▶ _WHAT TO PRODUCE_: Render the lines of the rows, starting at the first line and ending at the line containing "avoid those fruits completely.", as a Markdown table with the columns Line No. and Text. Omit any blank lines.

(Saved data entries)
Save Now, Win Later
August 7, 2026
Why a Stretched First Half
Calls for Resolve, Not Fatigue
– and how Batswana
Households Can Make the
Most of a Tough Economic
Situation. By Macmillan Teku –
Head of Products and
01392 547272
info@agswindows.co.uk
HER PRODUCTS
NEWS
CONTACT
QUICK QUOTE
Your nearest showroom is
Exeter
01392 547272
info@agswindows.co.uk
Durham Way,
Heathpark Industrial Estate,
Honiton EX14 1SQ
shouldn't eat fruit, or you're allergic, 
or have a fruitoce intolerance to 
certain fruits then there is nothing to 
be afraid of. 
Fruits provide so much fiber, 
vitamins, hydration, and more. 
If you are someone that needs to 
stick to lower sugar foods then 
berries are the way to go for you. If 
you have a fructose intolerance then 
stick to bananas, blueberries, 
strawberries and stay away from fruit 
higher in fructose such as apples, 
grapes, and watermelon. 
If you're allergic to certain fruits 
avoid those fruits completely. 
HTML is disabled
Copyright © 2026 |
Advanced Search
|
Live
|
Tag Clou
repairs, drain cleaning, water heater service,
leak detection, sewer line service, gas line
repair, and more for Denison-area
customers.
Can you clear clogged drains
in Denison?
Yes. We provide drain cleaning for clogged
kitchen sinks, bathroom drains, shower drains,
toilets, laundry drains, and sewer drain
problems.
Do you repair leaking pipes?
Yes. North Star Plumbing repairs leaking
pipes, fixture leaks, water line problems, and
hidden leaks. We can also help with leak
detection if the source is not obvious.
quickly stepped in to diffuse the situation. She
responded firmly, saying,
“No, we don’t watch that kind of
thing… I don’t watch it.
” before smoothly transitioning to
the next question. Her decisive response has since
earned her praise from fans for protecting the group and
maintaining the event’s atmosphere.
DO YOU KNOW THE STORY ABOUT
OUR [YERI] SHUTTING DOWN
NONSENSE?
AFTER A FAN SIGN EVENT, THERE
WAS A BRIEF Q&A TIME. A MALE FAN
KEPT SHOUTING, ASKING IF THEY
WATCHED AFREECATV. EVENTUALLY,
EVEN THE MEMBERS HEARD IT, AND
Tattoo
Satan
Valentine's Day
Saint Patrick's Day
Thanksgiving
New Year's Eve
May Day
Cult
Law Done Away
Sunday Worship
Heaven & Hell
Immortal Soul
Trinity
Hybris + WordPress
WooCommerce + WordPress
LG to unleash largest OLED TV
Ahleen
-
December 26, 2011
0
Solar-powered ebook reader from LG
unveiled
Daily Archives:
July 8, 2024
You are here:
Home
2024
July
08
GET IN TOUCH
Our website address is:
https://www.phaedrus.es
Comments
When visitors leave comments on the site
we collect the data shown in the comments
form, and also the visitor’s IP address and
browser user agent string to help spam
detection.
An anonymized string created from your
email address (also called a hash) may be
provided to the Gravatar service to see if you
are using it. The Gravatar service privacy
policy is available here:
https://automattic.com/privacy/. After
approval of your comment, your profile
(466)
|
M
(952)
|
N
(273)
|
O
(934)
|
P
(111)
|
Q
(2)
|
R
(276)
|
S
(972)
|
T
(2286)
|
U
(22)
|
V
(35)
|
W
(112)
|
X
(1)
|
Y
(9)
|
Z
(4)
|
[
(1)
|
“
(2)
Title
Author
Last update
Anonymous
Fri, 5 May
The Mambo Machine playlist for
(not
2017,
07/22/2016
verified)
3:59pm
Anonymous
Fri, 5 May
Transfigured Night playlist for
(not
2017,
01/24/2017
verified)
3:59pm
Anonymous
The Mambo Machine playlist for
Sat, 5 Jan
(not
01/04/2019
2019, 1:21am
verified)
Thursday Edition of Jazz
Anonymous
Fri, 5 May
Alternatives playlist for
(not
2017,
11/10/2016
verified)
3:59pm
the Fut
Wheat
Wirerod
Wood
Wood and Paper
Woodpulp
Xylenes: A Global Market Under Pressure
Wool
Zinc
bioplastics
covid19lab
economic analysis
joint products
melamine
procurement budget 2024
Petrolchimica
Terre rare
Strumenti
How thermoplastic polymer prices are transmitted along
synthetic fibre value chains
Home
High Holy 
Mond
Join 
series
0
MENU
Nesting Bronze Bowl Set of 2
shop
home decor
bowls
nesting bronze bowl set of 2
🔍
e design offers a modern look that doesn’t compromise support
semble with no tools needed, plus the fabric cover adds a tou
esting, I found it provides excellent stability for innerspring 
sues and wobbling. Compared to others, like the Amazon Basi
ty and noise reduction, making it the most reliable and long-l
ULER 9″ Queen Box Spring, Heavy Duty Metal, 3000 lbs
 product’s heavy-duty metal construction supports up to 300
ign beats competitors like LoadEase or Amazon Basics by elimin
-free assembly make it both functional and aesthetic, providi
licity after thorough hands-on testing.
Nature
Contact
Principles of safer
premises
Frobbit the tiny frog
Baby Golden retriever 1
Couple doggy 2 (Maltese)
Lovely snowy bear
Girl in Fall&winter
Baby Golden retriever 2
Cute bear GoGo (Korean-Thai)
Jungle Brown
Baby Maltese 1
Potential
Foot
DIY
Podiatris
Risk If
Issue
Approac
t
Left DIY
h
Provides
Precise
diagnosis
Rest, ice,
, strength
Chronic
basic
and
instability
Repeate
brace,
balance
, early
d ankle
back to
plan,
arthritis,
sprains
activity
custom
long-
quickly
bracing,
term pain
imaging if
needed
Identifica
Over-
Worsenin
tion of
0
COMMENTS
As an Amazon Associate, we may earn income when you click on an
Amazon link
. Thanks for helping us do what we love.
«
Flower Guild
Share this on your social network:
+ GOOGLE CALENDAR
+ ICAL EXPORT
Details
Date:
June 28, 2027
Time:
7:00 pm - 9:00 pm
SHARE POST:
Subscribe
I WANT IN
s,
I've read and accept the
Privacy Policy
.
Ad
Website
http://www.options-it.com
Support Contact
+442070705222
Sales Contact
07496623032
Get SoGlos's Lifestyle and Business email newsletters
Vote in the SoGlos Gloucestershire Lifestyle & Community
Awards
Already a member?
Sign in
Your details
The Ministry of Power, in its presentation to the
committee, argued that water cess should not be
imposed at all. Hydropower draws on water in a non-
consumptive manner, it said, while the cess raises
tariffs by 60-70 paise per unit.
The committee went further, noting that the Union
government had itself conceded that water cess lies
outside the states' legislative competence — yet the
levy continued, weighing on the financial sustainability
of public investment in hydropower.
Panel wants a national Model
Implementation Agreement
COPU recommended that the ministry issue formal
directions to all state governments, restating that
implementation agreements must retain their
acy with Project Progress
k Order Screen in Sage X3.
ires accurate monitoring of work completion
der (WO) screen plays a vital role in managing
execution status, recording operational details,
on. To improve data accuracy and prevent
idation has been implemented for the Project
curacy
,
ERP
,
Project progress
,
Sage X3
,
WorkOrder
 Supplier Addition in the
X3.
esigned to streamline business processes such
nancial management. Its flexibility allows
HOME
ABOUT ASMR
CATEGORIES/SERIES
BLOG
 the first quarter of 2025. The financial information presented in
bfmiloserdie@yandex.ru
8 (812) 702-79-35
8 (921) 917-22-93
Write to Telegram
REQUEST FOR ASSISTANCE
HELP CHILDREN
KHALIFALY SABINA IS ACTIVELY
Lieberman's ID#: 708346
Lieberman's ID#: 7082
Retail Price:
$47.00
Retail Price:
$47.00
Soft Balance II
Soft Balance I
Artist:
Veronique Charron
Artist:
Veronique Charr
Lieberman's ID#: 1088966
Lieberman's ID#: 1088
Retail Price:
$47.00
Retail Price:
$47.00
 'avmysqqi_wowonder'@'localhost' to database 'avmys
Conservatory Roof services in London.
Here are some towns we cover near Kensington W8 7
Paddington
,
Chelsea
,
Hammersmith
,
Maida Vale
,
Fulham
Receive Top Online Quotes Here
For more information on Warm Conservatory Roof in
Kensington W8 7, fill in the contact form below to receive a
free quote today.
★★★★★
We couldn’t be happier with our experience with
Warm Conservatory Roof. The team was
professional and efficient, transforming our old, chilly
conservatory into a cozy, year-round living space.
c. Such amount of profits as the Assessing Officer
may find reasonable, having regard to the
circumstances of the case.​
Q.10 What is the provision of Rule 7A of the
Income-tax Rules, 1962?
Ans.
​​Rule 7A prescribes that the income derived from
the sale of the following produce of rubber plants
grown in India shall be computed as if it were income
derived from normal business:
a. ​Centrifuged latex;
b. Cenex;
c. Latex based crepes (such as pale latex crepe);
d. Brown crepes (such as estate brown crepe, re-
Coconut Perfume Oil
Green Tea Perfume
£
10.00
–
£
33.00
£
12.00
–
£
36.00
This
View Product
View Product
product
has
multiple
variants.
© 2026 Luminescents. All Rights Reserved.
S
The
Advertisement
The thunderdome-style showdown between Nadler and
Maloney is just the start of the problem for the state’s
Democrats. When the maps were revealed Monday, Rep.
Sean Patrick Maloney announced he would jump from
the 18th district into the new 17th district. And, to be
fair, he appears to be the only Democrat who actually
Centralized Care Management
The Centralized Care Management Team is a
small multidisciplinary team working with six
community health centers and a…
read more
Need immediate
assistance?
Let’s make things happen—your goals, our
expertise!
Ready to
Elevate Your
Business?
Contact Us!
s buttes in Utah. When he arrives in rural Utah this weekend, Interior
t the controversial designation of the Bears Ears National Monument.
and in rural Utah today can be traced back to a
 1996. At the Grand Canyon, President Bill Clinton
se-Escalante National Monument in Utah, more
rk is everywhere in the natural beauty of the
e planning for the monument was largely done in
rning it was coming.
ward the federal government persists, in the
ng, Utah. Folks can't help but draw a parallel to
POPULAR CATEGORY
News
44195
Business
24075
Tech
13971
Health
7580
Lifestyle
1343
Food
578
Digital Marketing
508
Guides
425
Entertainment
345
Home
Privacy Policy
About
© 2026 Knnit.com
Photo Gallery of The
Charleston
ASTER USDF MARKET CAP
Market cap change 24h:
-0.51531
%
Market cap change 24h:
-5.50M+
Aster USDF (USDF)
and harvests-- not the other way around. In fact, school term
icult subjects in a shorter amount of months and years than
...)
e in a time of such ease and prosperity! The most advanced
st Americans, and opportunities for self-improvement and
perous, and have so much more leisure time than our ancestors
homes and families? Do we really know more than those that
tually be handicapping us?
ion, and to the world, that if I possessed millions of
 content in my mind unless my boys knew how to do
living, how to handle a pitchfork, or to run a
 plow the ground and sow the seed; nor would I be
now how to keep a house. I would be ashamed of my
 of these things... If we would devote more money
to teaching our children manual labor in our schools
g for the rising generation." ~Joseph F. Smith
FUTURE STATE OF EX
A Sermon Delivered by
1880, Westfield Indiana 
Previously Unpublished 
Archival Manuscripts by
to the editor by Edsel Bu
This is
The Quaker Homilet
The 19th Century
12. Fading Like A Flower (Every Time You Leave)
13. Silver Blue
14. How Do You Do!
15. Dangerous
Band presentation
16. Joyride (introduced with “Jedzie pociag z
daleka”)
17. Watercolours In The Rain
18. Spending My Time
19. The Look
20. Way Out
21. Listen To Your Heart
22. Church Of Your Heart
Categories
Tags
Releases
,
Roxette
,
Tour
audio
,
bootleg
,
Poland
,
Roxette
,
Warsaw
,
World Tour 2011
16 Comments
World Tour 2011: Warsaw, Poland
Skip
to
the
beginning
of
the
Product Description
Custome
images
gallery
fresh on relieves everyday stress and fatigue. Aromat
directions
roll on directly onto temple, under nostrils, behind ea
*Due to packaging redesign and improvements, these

▶ _YOUR RESPONSE_:
| Line No. | Text |
|---|---|
| 1 | Save Now, Win Later |
| 2 | August 7, 2026 |
| 3 | Why a Stretched First Half |
| 4 | Calls for Resolve, Not Fatigue |
| 5 | – and how Batswana |
| 6 | Households Can Make the |
| 7 | Most of a Tough Economic |
| 8 | Situation. By Macmillan Teku – |
| 9 | Head of Products and |
| 10 | 01392 547272 |
| 11 | info@agswindows.co.uk |
| 12 | HER PRODUCTS |
| 13 | NEWS |
| 14 | CONTACT |
| 15 | QUICK QUOTE |
| 16 | Your nearest showroom is |
| 17 | Exeter |
| 18 | 01392 547272 |
| 19 | info@agswindows.co.uk |
| 20 | Durham Way, |
| 21 | Heathpark Industrial Estate, |
| 22 | Honiton EX14 1SQ |
| 23 | shouldn't eat fruit, or you're allergic,  |
| 24 | or have a fruitoce intolerance to  |
| 25 | certain fruits then there is nothing to  |
| 26 | be afraid of.  |
| 27 | Fruits provide so much fiber,  |
| 28 | vitamins, hydration, and more.  |
| 29 | If you are someone that needs to  |
| 30 | stick to lower sugar foods then  |
| 31 | berries are the way to go for you. If  |
| 32 | you have a fructose intolerance then  |
| 33 | stick to bananas, blueberries,  |
| 34 | strawberries and stay away from fruit  |
| 35 | higher in fructose such as apples,  |
| 36 | grapes, and watermelon.  |
| 37 | If you're allergic to certain fruits  |
| 38 | avoid those fruits completely.  |